*TASK REQUIREMENTS*. Carry the passage on amplitude curves of longitudinal seismic waves forward from the point where it stops.

*SOURCE PASSAGE*.
[Start of Attachment]

Geophysics

G. V. Golikova, T. B. Yanovskaya, and B. Ya. Gelchinskii

On the Question of Amplitude Curves of Longitudinal Seismic Waves

(Presented by Academician E. K. Fedorov, February 13, 1962)

1. Amplitude curves of body seismic waves (the dependence of amplitude on epicentral distance) are essentially necessary for determining the magnitude of earthquakes. In addition, it is of interest to ascertain whether these curves can be used to refine the velocity section of the Earth, since the determination of velocities from the travel-time curve is often unreliable. This applies first of all to the upper part of the Earth’s mantle, the velocity section of which is still a subject of discussion: different authors propose versions of sections that differ considerably from one another \((^{1-3})\). This is explained by the fact that the curvature of the travel-time curve of the first arrivals is very small in the interval of epicentral distances \(\Delta = 5–15^\circ\) and increases sharply near the distance \(\Delta = 20^\circ\). Some investigators suppose that a loop of the travel-time curve is present here. Therefore the Herglotz–Wiechert method is not applicable to these parts of the travel-time curve (not to mention possible waveguides), and the dependence of velocity on depth is determined by a fitting method (the corresponding theoretical travel-time curves must coincide with the experimental one within the limits of observational error). At these same epicentral distances a large scatter is found on the experimental amplitude curves, and they are averaged for the Earth with great difficulty \((^4)\). In selecting the velocity section, the dynamic data are not taken into account directly.

[End of Attachment]

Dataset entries
[Start of Attachment]

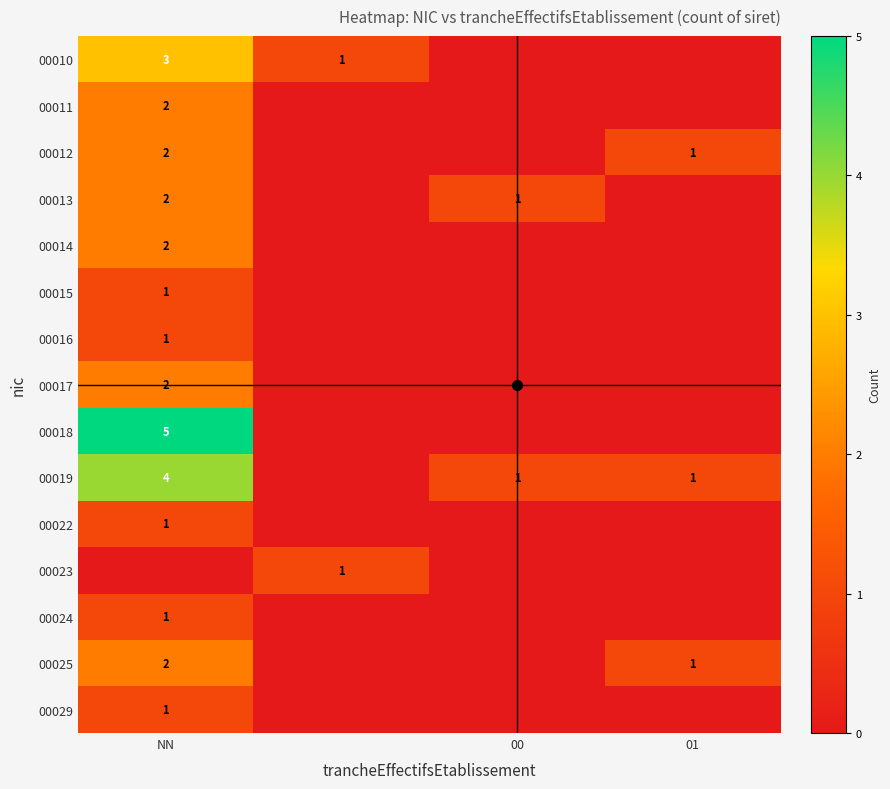

True or false: 00019 has a value of 0 at 01.

False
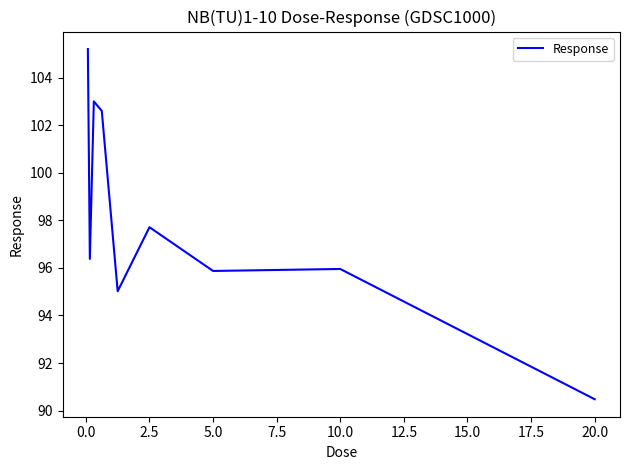

What is the maximum value shown in the chart?

105.2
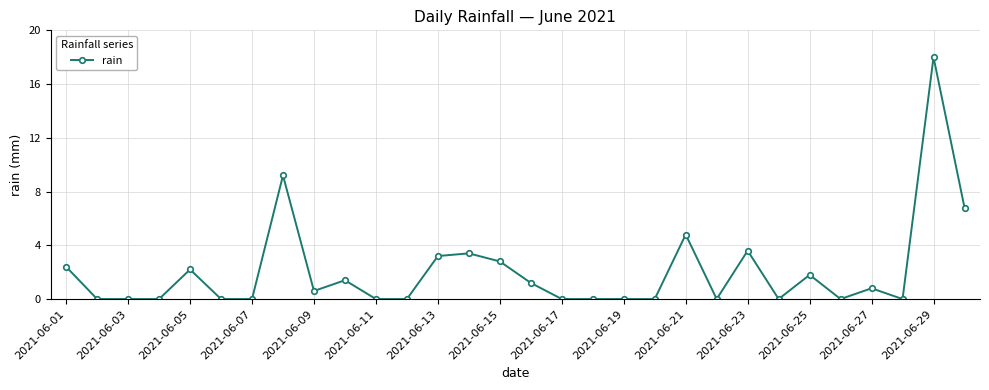

What is the value of the 5th point from the left?

2.2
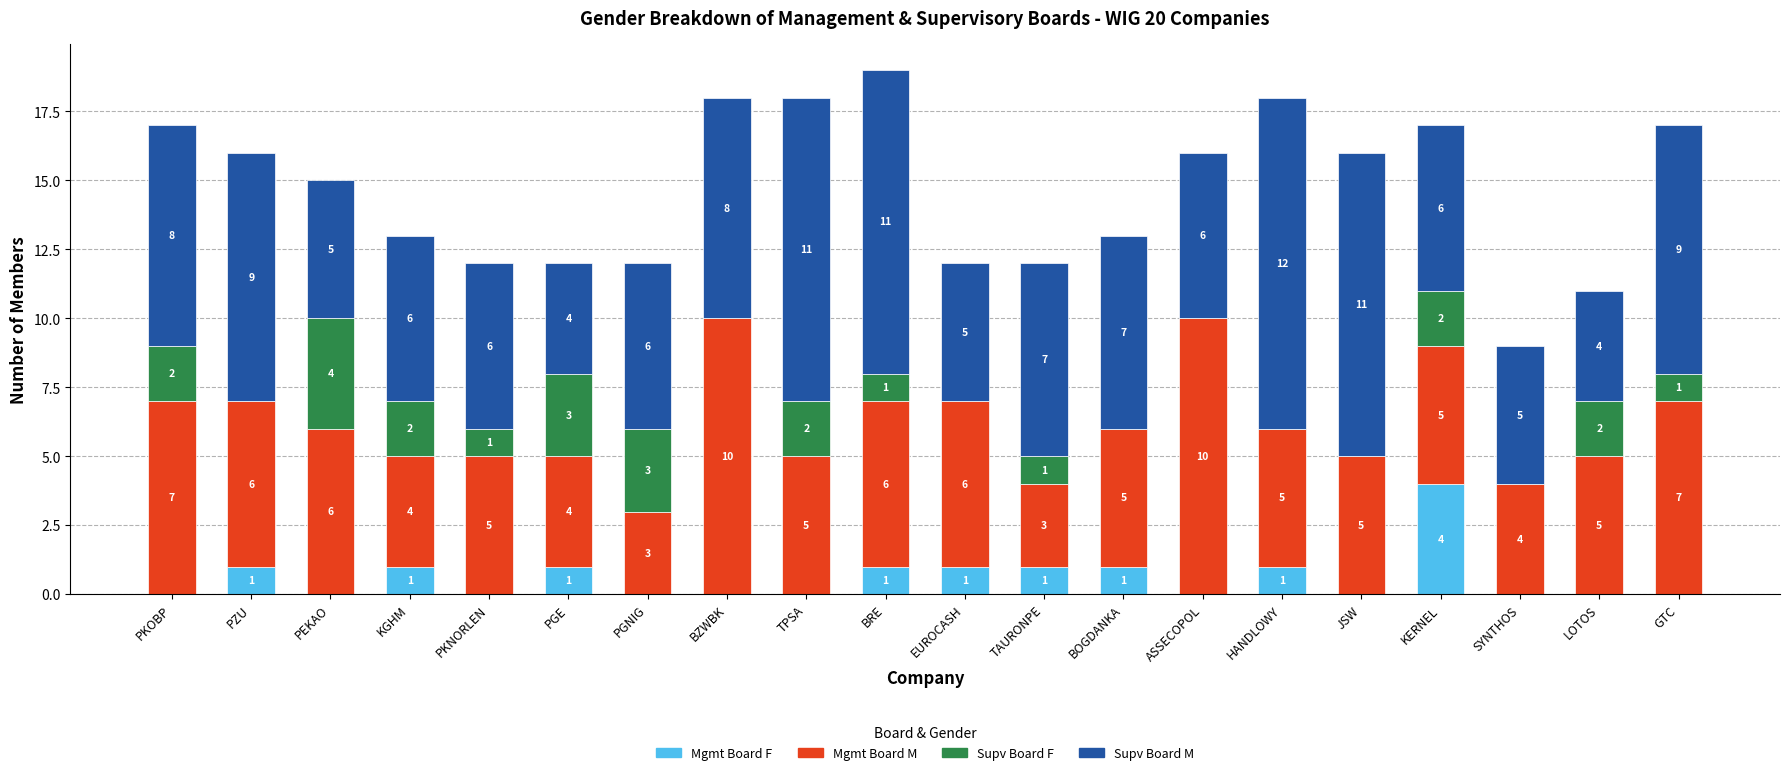

What is the sum of all Mgmt Board F values?

12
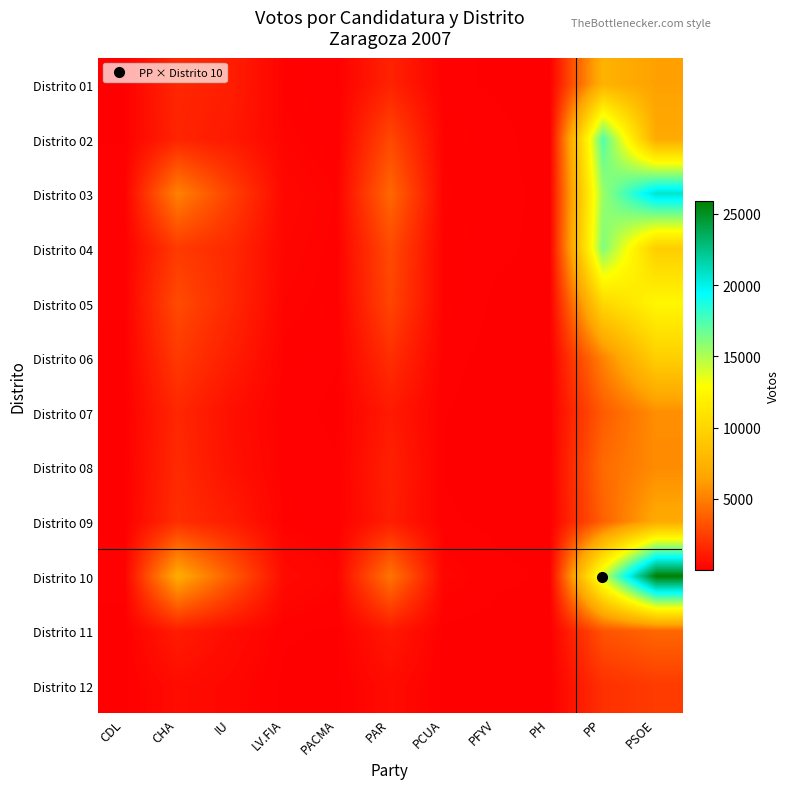

Rank the series by their maximum value, from highest to lowest.

Distrito 10, Distrito 03, Distrito 02, Distrito 04, Distrito 05, Distrito 06, Distrito 01, Distrito 09, Distrito 07, Distrito 08, Distrito 11, Distrito 12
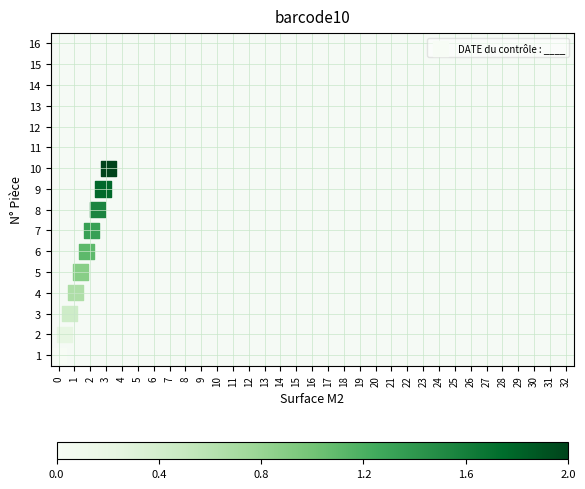

What is the range of Y values (max minus min)?

9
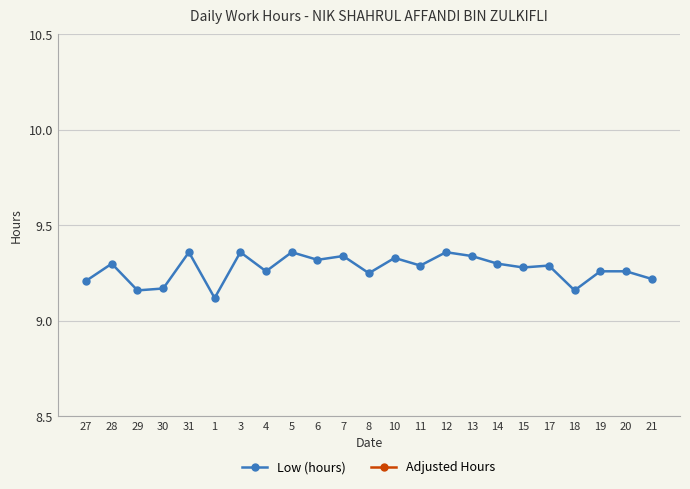

Does the chart have visible grid lines?

Yes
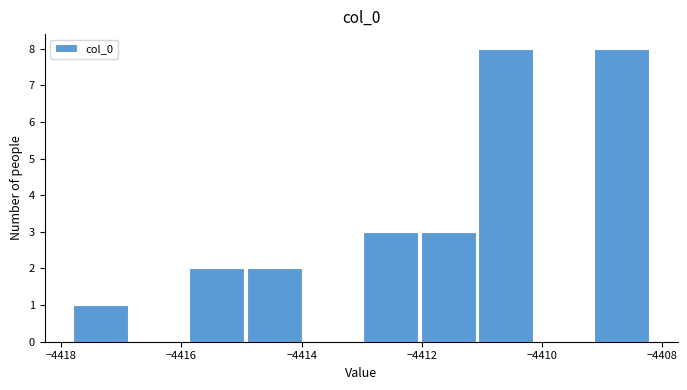

Reading left to right, list every bar in this chart as the range it spans on the x-axis followed by its height. Neither the bar edges nor the heights are printed on the chart, so give them approximately, as read against the axes.

-4417.8 to -4416.8: 1
-4416.8 to -4415.8: 0
-4415.8 to -4415.0: 2
-4415.0 to -4414.0: 2
-4414.0 to -4413.0: 0
-4413.0 to -4412.0: 3
-4412.0 to -4411.0: 3
-4411.0 to -4410.0: 8
-4410.0 to -4409.2: 0
-4409.2 to -4408.2: 8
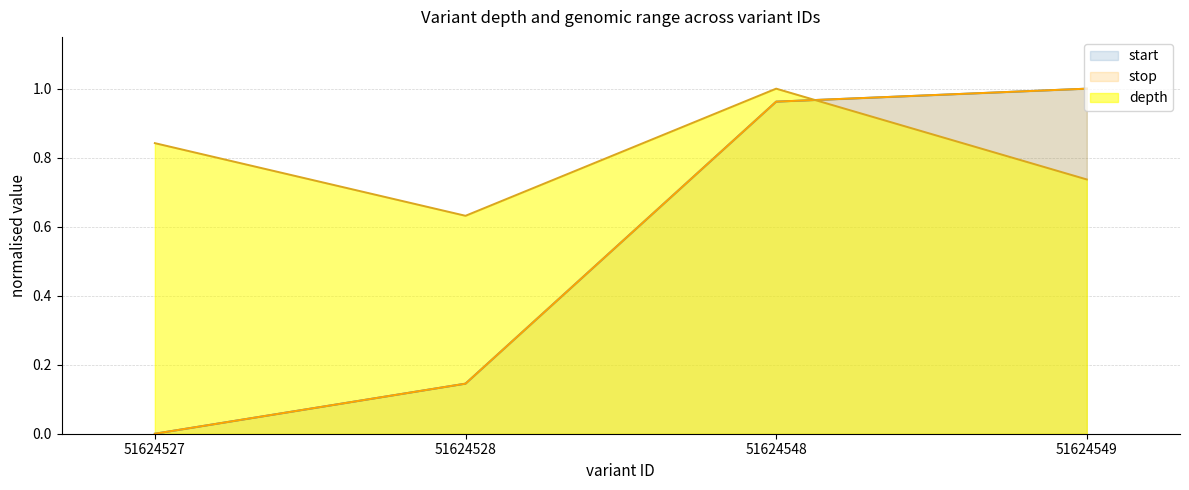

What are all the series names shown in the legend?

start, stop, depth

[End of Attachment]

*RESPONSE FOR THIS EXERCISE*.
In the present work an attempt has been made to clarify the influence of the velocity section on the dynamics of waves arriving in the first arrivals. Calculations were carried out for 5 variants of sections of the Earth’s mantle: the sections of Gutenberg \((^1)\) (variants 1 and 2), Jeffreys \((^3)\) (variant 3), and Lehmann \((^2)\) (variant 4). In addition, variant 5 was added, in which the velocity is almost constant down to a depth of 240 km and thereafter coincides with variant 1. Data on the sections considered (depths \(h\) and velocities \(v\) corresponding to these depths) are collected in Table 1.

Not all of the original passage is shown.